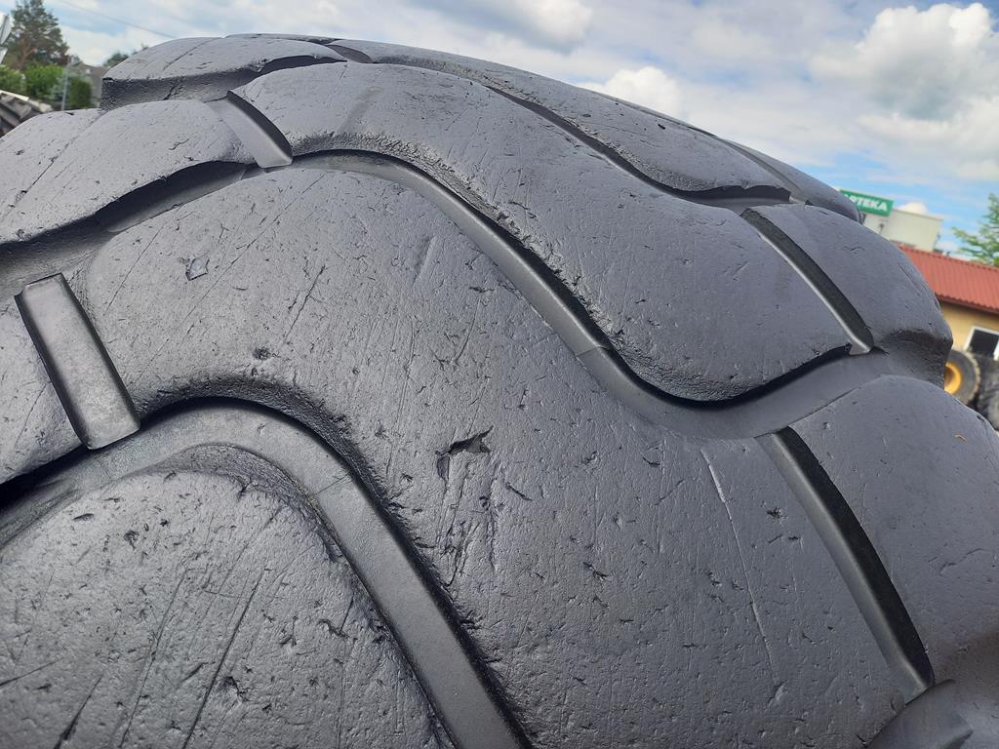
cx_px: 500
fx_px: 721
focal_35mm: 25
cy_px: 374
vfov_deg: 54.9
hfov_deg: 69.4
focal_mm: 4.65
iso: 50
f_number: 1.8
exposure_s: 1/459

#### [Task goal]
Give a verbatim transcription of the entries, leaving out the pictures.

#### [Finished exercise]
cx_px: 500
fx_px: 721
focal_35mm: 25
cy_px: 374
vfov_deg: 54.9
hfov_deg: 69.4
focal_mm: 4.65
iso: 50
f_number: 1.8
exposure_s: 1/459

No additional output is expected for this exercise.